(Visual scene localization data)
━━━━━━━━
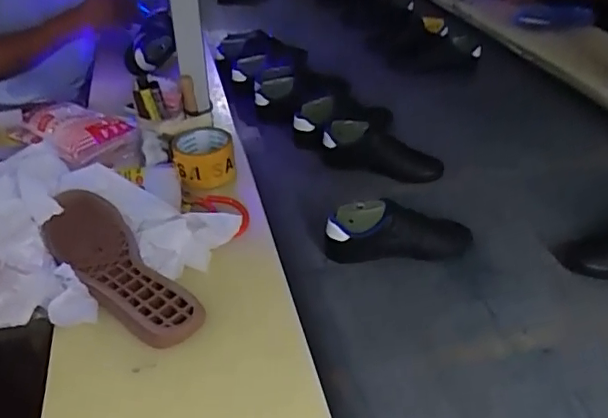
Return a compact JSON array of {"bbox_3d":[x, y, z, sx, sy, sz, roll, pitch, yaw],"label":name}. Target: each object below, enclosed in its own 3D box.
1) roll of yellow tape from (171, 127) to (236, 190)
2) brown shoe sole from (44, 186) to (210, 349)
[{"bbox_3d":[-0.152,-0.078,0.849,0.090,0.050,0.097,-7,36,-10],"label":"roll of yellow tape"},{"bbox_3d":[-0.226,0.064,0.663,0.096,0.049,0.277,-26,44,-32],"label":"brown shoe sole"}]

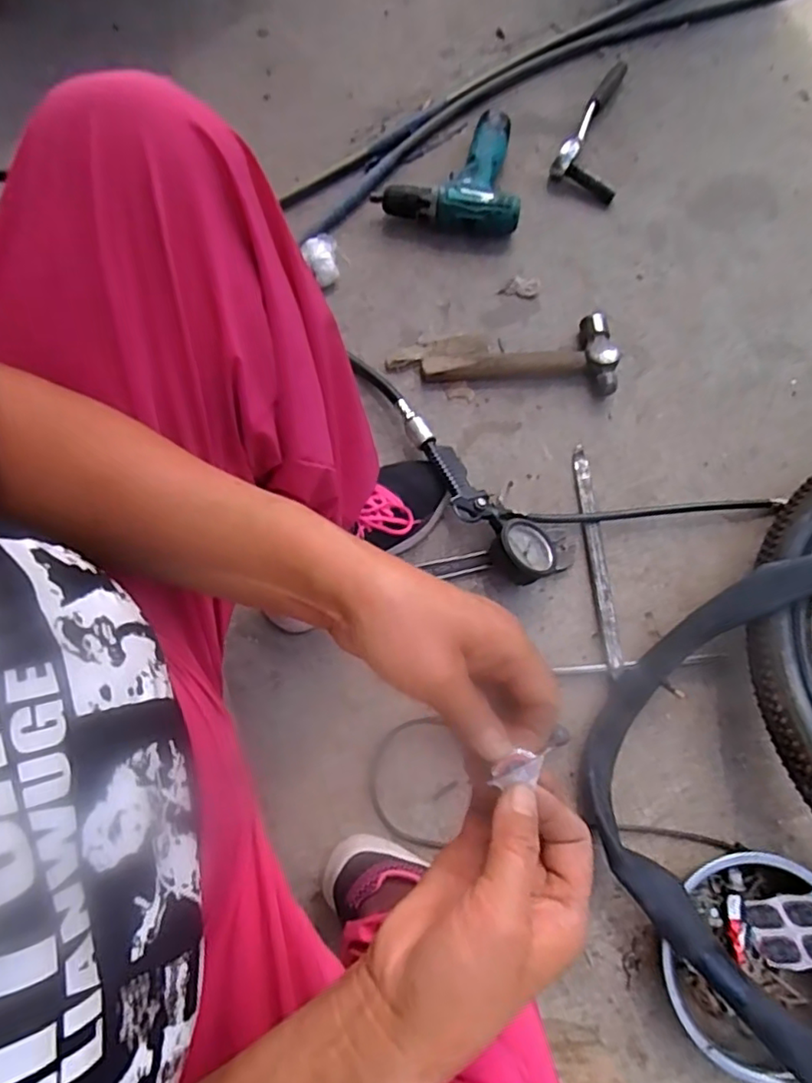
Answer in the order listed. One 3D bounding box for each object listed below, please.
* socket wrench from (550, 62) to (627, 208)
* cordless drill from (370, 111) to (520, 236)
[{"bbox_3d":[0.300,-0.618,0.900,0.094,0.030,0.252,23,79,7],"label":"socket wrench"},{"bbox_3d":[0.057,-0.515,0.855,0.192,0.053,0.187,-2,77,2],"label":"cordless drill"}]

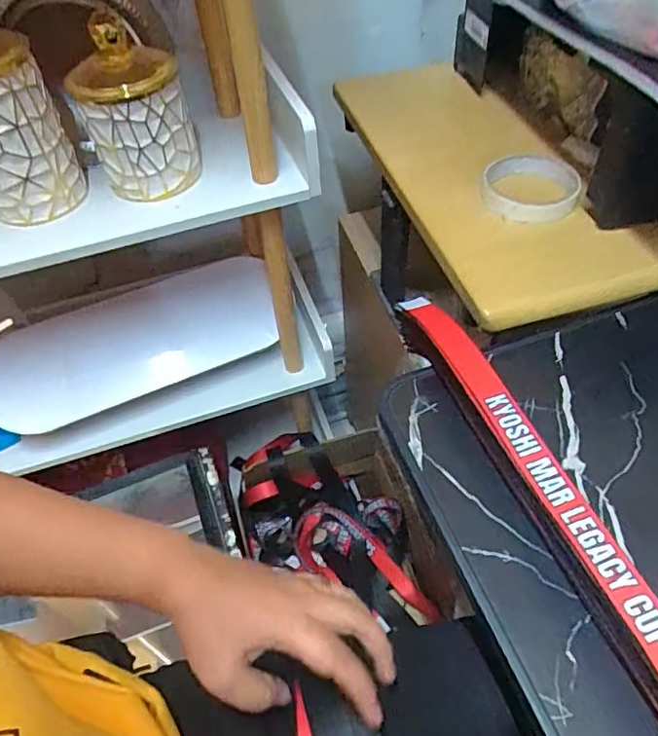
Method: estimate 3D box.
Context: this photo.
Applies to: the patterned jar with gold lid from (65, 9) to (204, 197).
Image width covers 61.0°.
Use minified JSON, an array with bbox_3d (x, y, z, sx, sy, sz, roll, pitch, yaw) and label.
[{"bbox_3d":[-0.186,-0.246,0.535,0.099,0.138,0.082,-18,50,-9],"label":"patterned jar with gold lid"}]

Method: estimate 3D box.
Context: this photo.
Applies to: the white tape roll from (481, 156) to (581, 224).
[{"bbox_3d":[0.188,-0.171,0.526,0.079,0.026,0.083,-3,50,4],"label":"white tape roll"}]

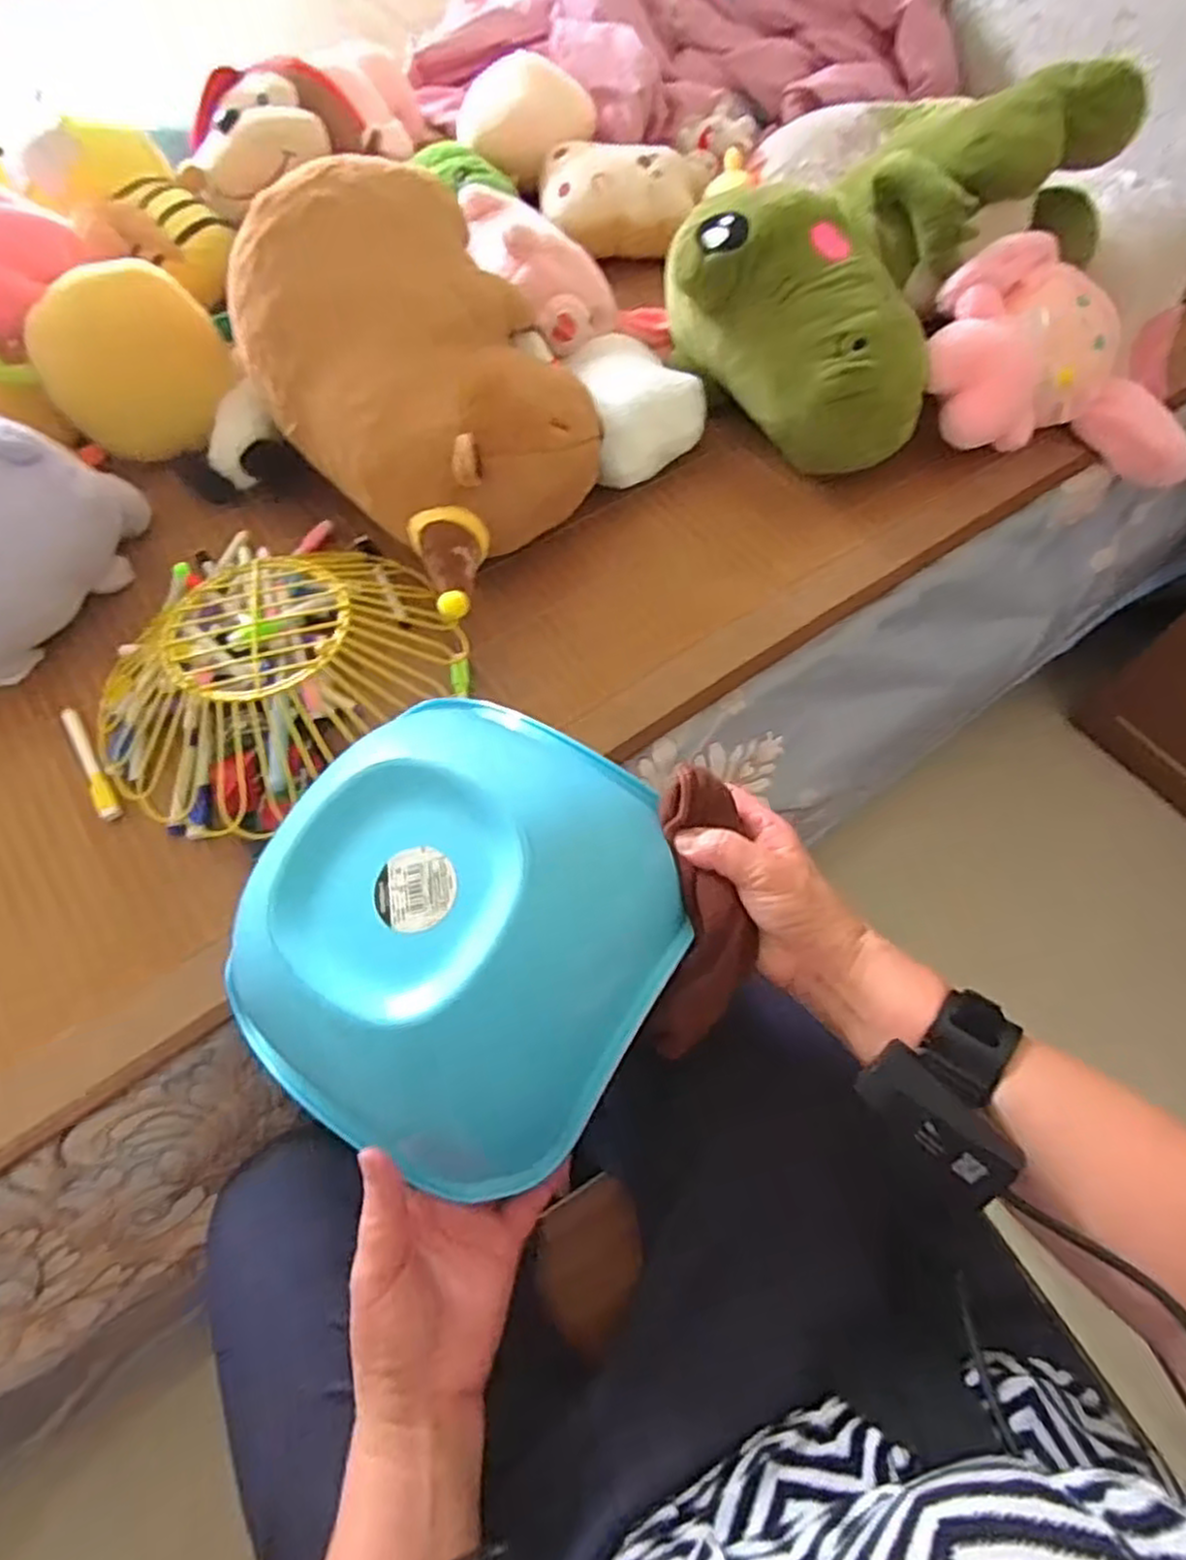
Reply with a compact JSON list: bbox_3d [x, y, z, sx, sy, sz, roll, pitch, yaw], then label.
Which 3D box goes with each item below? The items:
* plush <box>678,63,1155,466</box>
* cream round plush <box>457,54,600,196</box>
[{"bbox_3d":[0.278,-0.516,0.714,0.272,0.178,0.404,40,69,17],"label":"plush"},{"bbox_3d":[-0.085,-0.787,0.883,0.143,0.087,0.109,29,66,13],"label":"cream round plush"}]

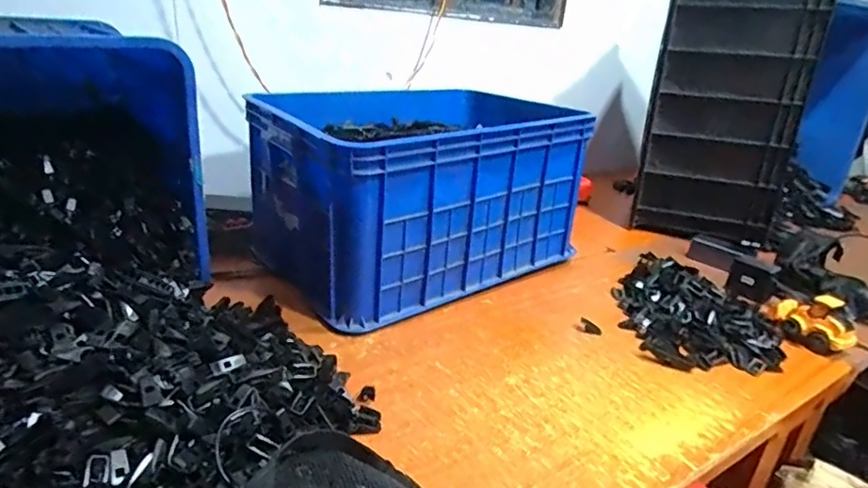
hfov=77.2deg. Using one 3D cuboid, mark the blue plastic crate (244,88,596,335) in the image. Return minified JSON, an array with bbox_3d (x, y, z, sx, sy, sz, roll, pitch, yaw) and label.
[{"bbox_3d":[-0.033,-0.131,1.113,0.616,0.289,0.457,-14,30,-39],"label":"blue plastic crate"}]

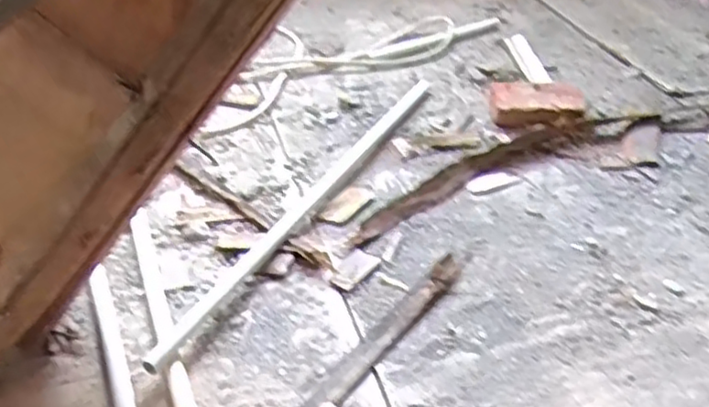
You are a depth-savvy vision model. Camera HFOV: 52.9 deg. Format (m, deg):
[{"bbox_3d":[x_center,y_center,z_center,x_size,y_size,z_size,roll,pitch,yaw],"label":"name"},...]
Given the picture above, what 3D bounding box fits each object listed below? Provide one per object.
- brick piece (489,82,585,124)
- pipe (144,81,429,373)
[{"bbox_3d":[0.326,-0.175,1.279,0.162,0.047,0.113,6,38,8],"label":"brick piece"},{"bbox_3d":[-0.047,-0.025,1.076,0.032,0.037,0.791,18,41,22],"label":"pipe"}]

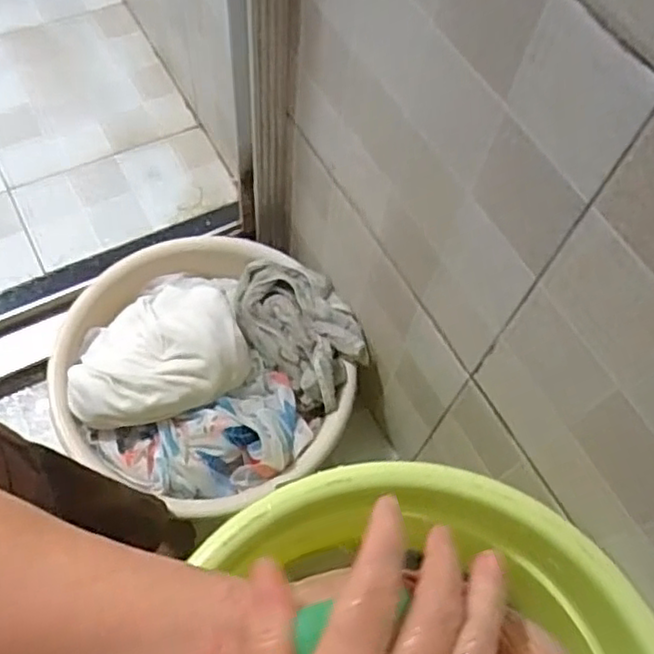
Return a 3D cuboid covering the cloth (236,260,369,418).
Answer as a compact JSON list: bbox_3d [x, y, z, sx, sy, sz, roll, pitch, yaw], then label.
[{"bbox_3d":[-0.034,-0.001,0.731,0.109,0.059,0.187,-40,73,-22],"label":"cloth"}]

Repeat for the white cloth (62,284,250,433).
[{"bbox_3d":[-0.180,0.021,0.676,0.183,0.065,0.145,-17,66,-14],"label":"white cloth"}]

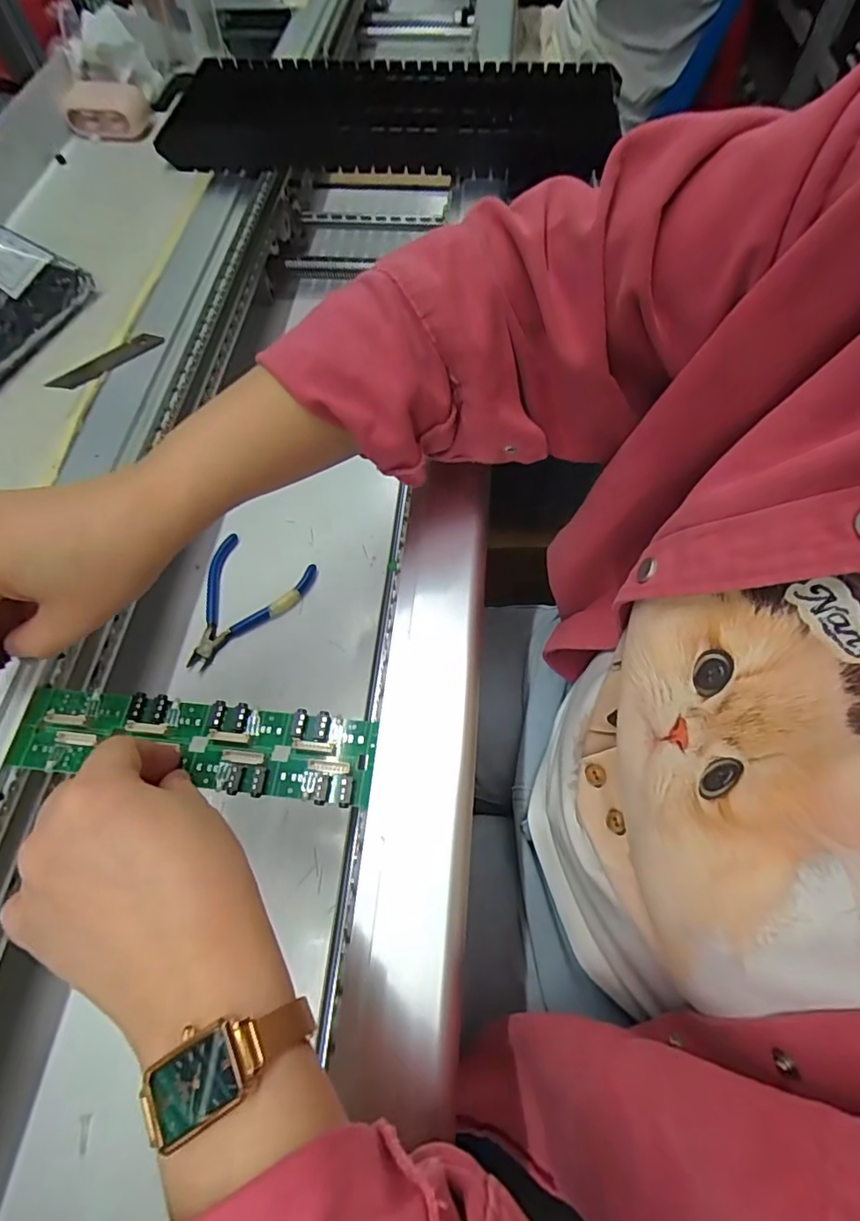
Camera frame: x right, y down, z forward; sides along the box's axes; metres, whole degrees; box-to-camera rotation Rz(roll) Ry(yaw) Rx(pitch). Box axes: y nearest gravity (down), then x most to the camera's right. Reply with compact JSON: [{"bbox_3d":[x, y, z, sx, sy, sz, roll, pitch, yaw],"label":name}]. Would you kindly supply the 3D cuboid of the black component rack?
[{"bbox_3d":[-0.032,-0.456,0.496,0.397,0.041,0.151,-1,63,0],"label":"black component rack"}]

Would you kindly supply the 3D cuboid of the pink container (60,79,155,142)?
[{"bbox_3d":[-0.303,-0.471,0.508,0.077,0.030,0.040,9,64,4],"label":"pink container"}]

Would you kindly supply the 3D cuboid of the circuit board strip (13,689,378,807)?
[{"bbox_3d":[-0.120,0.066,0.274,0.182,0.006,0.043,6,64,4],"label":"circuit board strip"}]

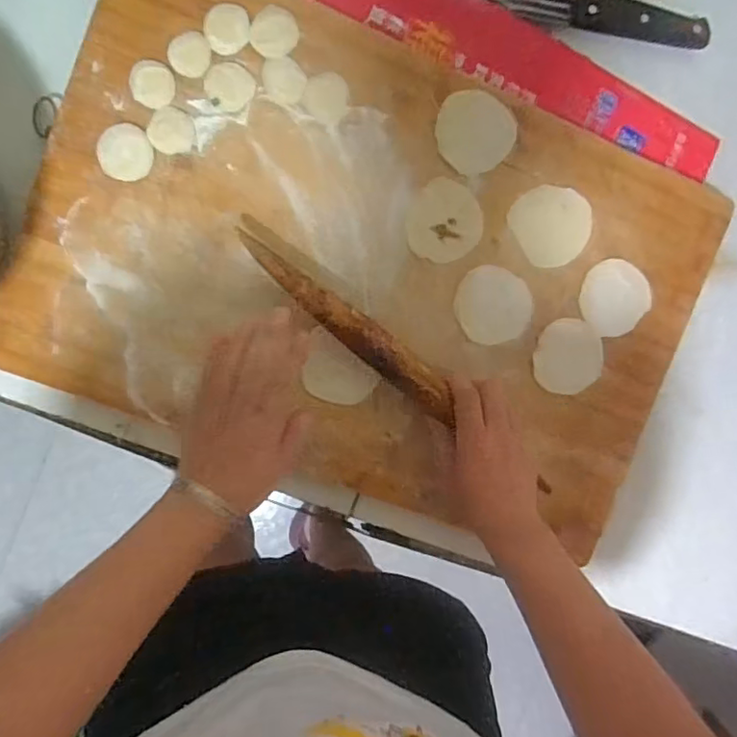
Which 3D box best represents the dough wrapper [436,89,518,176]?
[{"bbox_3d":[0.092,-0.202,0.493,0.069,0.004,0.066,-1,97,-7],"label":"dough wrapper"}]

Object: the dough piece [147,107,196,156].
[{"bbox_3d":[-0.156,-0.189,0.462,0.035,0.005,0.034,-1,97,-7],"label":"dough piece"}]

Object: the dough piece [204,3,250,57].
[{"bbox_3d":[-0.111,-0.269,0.457,0.033,0.004,0.039,-2,97,-7],"label":"dough piece"}]

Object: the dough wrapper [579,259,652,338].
[{"bbox_3d":[0.223,-0.065,0.525,0.062,0.005,0.063,0,95,-3],"label":"dough wrapper"}]

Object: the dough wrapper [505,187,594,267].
[{"bbox_3d":[0.164,-0.128,0.512,0.069,0.004,0.070,-1,97,-7],"label":"dough wrapper"}]

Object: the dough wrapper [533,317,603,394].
[{"bbox_3d":[0.182,-0.011,0.527,0.063,0.005,0.066,-1,97,-7],"label":"dough wrapper"}]

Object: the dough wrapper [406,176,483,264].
[{"bbox_3d":[0.067,-0.128,0.504,0.065,0.004,0.068,6,96,-8],"label":"dough wrapper"}]

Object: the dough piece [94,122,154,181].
[{"bbox_3d":[-0.191,-0.170,0.456,0.039,0.013,0.043,-2,97,-7],"label":"dough piece"}]

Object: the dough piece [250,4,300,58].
━━━━━━━━
▶ **Work instruction**
Skip every picture and transcribe the data above exactly.

▶ **Response below**
Return a compact JSON array of {"bbox_3d":[x, y, z, sx, sy, sz, roll, pitch, yaw],"label":name}. Target: each object below, enclosed in its own 3D box.
1) roll of yellow tape from (171, 127) to (236, 190)
2) brown shoe sole from (44, 186) to (210, 349)
[{"bbox_3d":[-0.152,-0.078,0.849,0.090,0.050,0.097,-7,36,-10],"label":"roll of yellow tape"},{"bbox_3d":[-0.226,0.064,0.663,0.096,0.049,0.277,-26,44,-32],"label":"brown shoe sole"}]

Answer in the order listed. One 3D bounding box for each object listed below, please.
* socket wrench from (550, 62) to (627, 208)
* cordless drill from (370, 111) to (520, 236)
[{"bbox_3d":[0.300,-0.618,0.900,0.094,0.030,0.252,23,79,7],"label":"socket wrench"},{"bbox_3d":[0.057,-0.515,0.855,0.192,0.053,0.187,-2,77,2],"label":"cordless drill"}]

Method: estimate 3D box.
Context: this photo.
Applies to: the patterned jar with gold lid from (65, 9) to (204, 197).
Image width covers 61.0°.
Use minified JSON, an array with bbox_3d (x, y, z, sx, sy, sz, roll, pitch, yaw) and label.
[{"bbox_3d":[-0.186,-0.246,0.535,0.099,0.138,0.082,-18,50,-9],"label":"patterned jar with gold lid"}]

Method: estimate 3D box.
Context: this photo.
Applies to: the white tape roll from (481, 156) to (581, 224).
[{"bbox_3d":[0.188,-0.171,0.526,0.079,0.026,0.083,-3,50,4],"label":"white tape roll"}]

Reply with a compact JSON list: bbox_3d [x, y, z, sx, sy, sz, roll, pitch, yaw], then label.
Which 3D box goes with each item below? The items:
* plush <box>678,63,1155,466</box>
* cream round plush <box>457,54,600,196</box>
[{"bbox_3d":[0.278,-0.516,0.714,0.272,0.178,0.404,40,69,17],"label":"plush"},{"bbox_3d":[-0.085,-0.787,0.883,0.143,0.087,0.109,29,66,13],"label":"cream round plush"}]

hfov=77.2deg. Using one 3D cuboid, mark the blue plastic crate (244,88,596,335) in the image. Return minified JSON, an array with bbox_3d (x, y, z, sx, sy, sz, roll, pitch, yaw) and label.
[{"bbox_3d":[-0.033,-0.131,1.113,0.616,0.289,0.457,-14,30,-39],"label":"blue plastic crate"}]

You are a depth-savvy vision model. Camera HFOV: 52.9 deg. Format (m, deg):
[{"bbox_3d":[x_center,y_center,z_center,x_size,y_size,z_size,roll,pitch,yaw],"label":"name"},...]
Given the picture above, what 3D bounding box fits each object listed below? Provide one per object.
- brick piece (489,82,585,124)
- pipe (144,81,429,373)
[{"bbox_3d":[0.326,-0.175,1.279,0.162,0.047,0.113,6,38,8],"label":"brick piece"},{"bbox_3d":[-0.047,-0.025,1.076,0.032,0.037,0.791,18,41,22],"label":"pipe"}]

Return a 3D cuboid covering the cloth (236,260,369,418).
Answer as a compact JSON list: bbox_3d [x, y, z, sx, sy, sz, roll, pitch, yaw], then label.
[{"bbox_3d":[-0.034,-0.001,0.731,0.109,0.059,0.187,-40,73,-22],"label":"cloth"}]

Repeat for the white cloth (62,284,250,433).
[{"bbox_3d":[-0.180,0.021,0.676,0.183,0.065,0.145,-17,66,-14],"label":"white cloth"}]

Camera frame: x right, y down, z forward; sides along the box's axes; metres, whole degrees; box-to-camera rotation Rz(roll) Ry(yaw) Rx(pitch). Box axes: y nearest gravity (down), then x most to the camera's right. Reply with compact JSON: [{"bbox_3d":[x, y, z, sx, sy, sz, roll, pitch, yaw],"label":name}]. Would you kindly supply the 3D cuboid of the black component rack?
[{"bbox_3d":[-0.032,-0.456,0.496,0.397,0.041,0.151,-1,63,0],"label":"black component rack"}]

Would you kindly supply the 3D cuboid of the pink container (60,79,155,142)?
[{"bbox_3d":[-0.303,-0.471,0.508,0.077,0.030,0.040,9,64,4],"label":"pink container"}]

Would you kindly supply the 3D cuboid of the circuit board strip (13,689,378,807)?
[{"bbox_3d":[-0.120,0.066,0.274,0.182,0.006,0.043,6,64,4],"label":"circuit board strip"}]

Which 3D box best represents the dough wrapper [436,89,518,176]?
[{"bbox_3d":[0.092,-0.202,0.493,0.069,0.004,0.066,-1,97,-7],"label":"dough wrapper"}]

Object: the dough piece [147,107,196,156].
[{"bbox_3d":[-0.156,-0.189,0.462,0.035,0.005,0.034,-1,97,-7],"label":"dough piece"}]

Object: the dough piece [204,3,250,57].
[{"bbox_3d":[-0.111,-0.269,0.457,0.033,0.004,0.039,-2,97,-7],"label":"dough piece"}]

Object: the dough wrapper [579,259,652,338].
[{"bbox_3d":[0.223,-0.065,0.525,0.062,0.005,0.063,0,95,-3],"label":"dough wrapper"}]

Object: the dough wrapper [505,187,594,267].
[{"bbox_3d":[0.164,-0.128,0.512,0.069,0.004,0.070,-1,97,-7],"label":"dough wrapper"}]

Object: the dough wrapper [533,317,603,394].
[{"bbox_3d":[0.182,-0.011,0.527,0.063,0.005,0.066,-1,97,-7],"label":"dough wrapper"}]

Object: the dough wrapper [406,176,483,264].
[{"bbox_3d":[0.067,-0.128,0.504,0.065,0.004,0.068,6,96,-8],"label":"dough wrapper"}]

Object: the dough piece [94,122,154,181].
[{"bbox_3d":[-0.191,-0.170,0.456,0.039,0.013,0.043,-2,97,-7],"label":"dough piece"}]

Object: the dough piece [250,4,300,58].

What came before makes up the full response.